Data provided Block Start
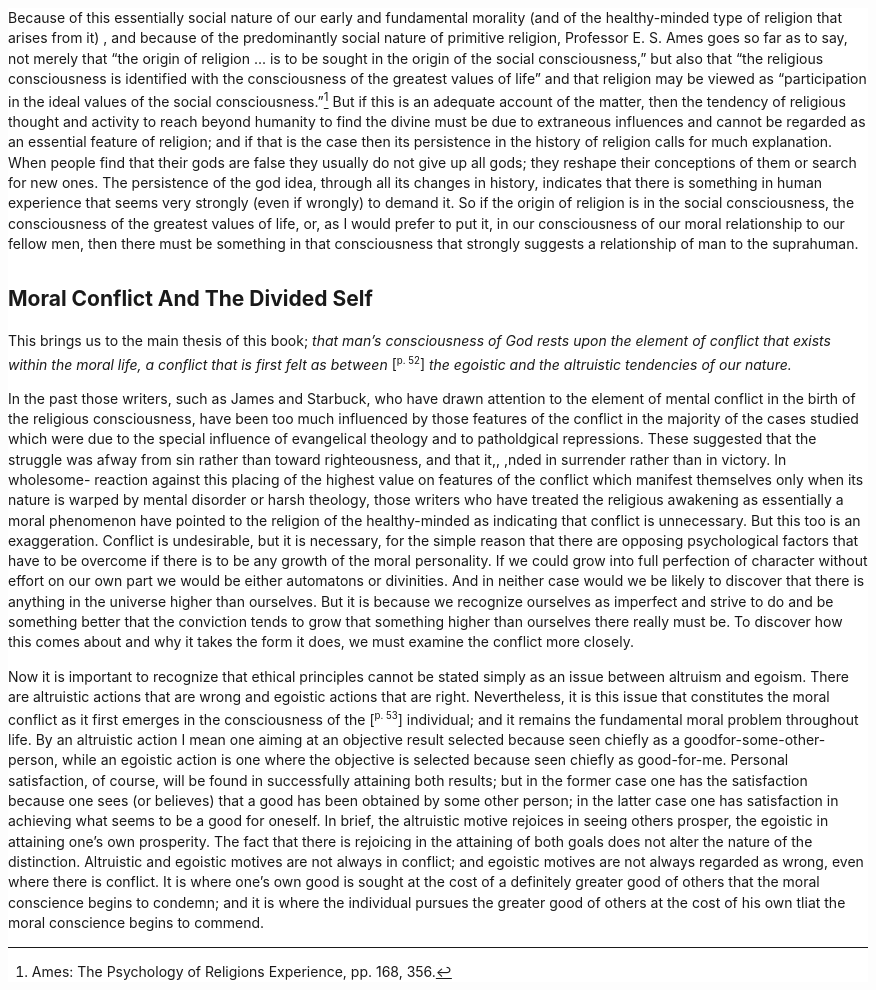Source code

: Because of this essentially social nature of our early and fundamental morality (and of the healthy-minded type of religion that arises from it) , and because of the predominantly social nature of primitive religion, Professor E. S. Ames goes so far as to say, not merely that “the origin of religion ... is to be sought in the origin of the social consciousness,” but also that “the religious consciousness is identified with the consciousness of the greatest values of life” and that religion may be viewed as “participation in the ideal values of the social consciousness.”[^17] But if this is an adequate account of the matter, then the tendency of religious thought and activity to reach beyond humanity to find the divine must be due to extraneous influences and cannot be regarded as an essential feature of religion; and if that is the case then its persistence in the history of religion calls for much explanation. When people find that their gods are false they usually do not give up all gods; they reshape their conceptions of them or search for new ones. The persistence of the god idea, through all its changes in history, indicates that there is something in human experience that seems very strongly (even if wrongly) to demand it. So if the origin of religion is in the social consciousness, the consciousness of the greatest values of life, or, as I would prefer to put it, in our consciousness of our moral relationship to our fellow men, then there must be something in that consciousness that strongly suggests a relationship of man to the suprahuman.

## Moral Conflict And The Divided Self

This brings us to the main thesis of this book; _that man’s consciousness of God rests upon the element of conflict that exists within the moral life, a conflict that is first felt as between_ <span id="p52">[<sup><small>p. 52</small></sup>]</span> _the egoistic and the altruistic tendencies of our nature._

In the past those writers, such as James and Starbuck, who have drawn attention to the element of mental conflict in the birth of the religious consciousness, have been too much influenced by those features of the conflict in the majority of the cases studied which were due to the special influence of evangelical theology and to patholdgical repressions. These suggested that the struggle was afway from sin rather than toward righteousness, and that it,, ,nded in surrender rather than in victory. In wholesome- reaction against this placing of the highest value on features of the conflict which manifest themselves only when its nature is warped by mental disorder or harsh theology, those writers who have treated the religious awakening as essentially a moral phenomenon have pointed to the religion of the healthy-minded as indicating that conflict is unnecessary. But this too is an exaggeration. Conflict is undesirable, but it is necessary, for the simple reason that there are opposing psychological factors that have to be overcome if there is to be any growth of the moral personality. If we could grow into full perfection of character without effort on our own part we would be either automatons or divinities. And in neither case would we be likely to discover that there is anything in the universe higher than ourselves. But it is because we recognize ourselves as imperfect and strive to do and be something better that the conviction tends to grow that something higher than ourselves there really must be. To discover how this comes about and why it takes the form it does, we must examine the conflict more closely.

Now it is important to recognize that ethical principles cannot be stated simply as an issue between altruism and egoism. There are altruistic actions that are wrong and egoistic actions that are right. Nevertheless, it is this issue that constitutes the moral conflict as it first emerges in the consciousness of the <span id="p53">[<sup><small>p. 53</small></sup>]</span> individual; and it remains the fundamental moral problem throughout life. By an altruistic action I mean one aiming at an objective result selected because seen chiefly as a goodfor-some-other-person, while an egoistic action is one where the objective is selected because seen chiefly as good-for-me. Personal satisfaction, of course, will be found in successfully attaining both results; but in the former case one has the satisfaction because one sees (or believes) that a good has been obtained by some other person; in the latter case one has satisfaction in achieving what seems to be a good for oneself. In brief, the altruistic motive rejoices in seeing others prosper, the egoistic in attaining one’s own prosperity. The fact that there is rejoicing in the attaining of both goals does not alter the nature of the distinction. Altruistic and egoistic motives are not always in conflict; and egoistic motives are not always regarded as wrong, even where there is conflict. It is where one’s own good is sought at the cost of a definitely greater good of others that the moral conscience begins to condemn; and it is where the individual pursues the greater good of others at the cost of his own tliat the moral conscience begins to commend.


[^1]: Acts 9:i~2x; 22:1-22; cf. also 6:9-15; 7:55-8; 4.
[^2]: G. F. Moore: History of Religions (2 vols.; New York; Charles Scribner’s Sons, 1915-19) , II, 456-66.
[^3]: J. B. Pratt: The Religious Consciousness (New York: The Macmillan Co., 1920) , pp. 129 ff.
[^4]: B. H. Streeter and A. J. Appasamy: The Sadhu (London: The Macmillan Co., 1921) , pp. 5-7.
[^5]: “The Psychological Foundations of Belief in Spirits” _Proceedings of the Society for Psychical Research_, May 1920.
[^6]: E. D. Starbuck: _The Psychology of Religion_ (London: Charles Scribner’s Sons, 1900) .
[^7]: These occur at the ages of 12, 15J, and 18 or 19, and are characterized by a quickening of emotional, physical, and intellectual development, respectively. Cf. Starbuck, op. cit., chap. 16.
[^8]: Ibid., p. 321.
[^9]: William James: Varieties of Religious Experience, dd. 82-83.
[^10]: op. cit., p. 194. 
[^11]: Ibid., p. 25s.
[^12]: Starbuck, ibid., p. 64; James, op. cit., p. 209.
[^13]: Pratt: _The Religious Conscionsness_, chap, 8.
[^14]: In _Twice-Born Men_ (New York Fleming H. Revell Co., 1909) .
[^15]: In this category come Schleierraacher, with his emphasis on the sense of dependence Rudolph Otto, with the theory of the “numinous and Ernst Troeltsch, with the doctrine of “the religious a priori”.
[^16]: This position is ably defended by John Baillie: _The Interpretation of Religion_.
[^17]: Ames: The Psychology of Religions Experience, pp. 168, 356.
[^18]: The reasons for this, and its significance, are discussed in chap. 8.
[^19]: Phil. 2:13; John 1:4, 9.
Data provided Block End
Task brief. Copy out the item text above, starting at the line containing "## Moral Conflict And The Divided Self" and ending after the line containing "This brings us".

Solution to the exercise.
## Moral Conflict And The Divided Self

This brings us to the main thesis of this book; _that man’s consciousness of God rests upon the element of conflict that exists within the moral life, a conflict that is first felt as between_ <span id="p52">[<sup><small>p. 52</small></sup>]</span> _the egoistic and the altruistic tendencies of our nature._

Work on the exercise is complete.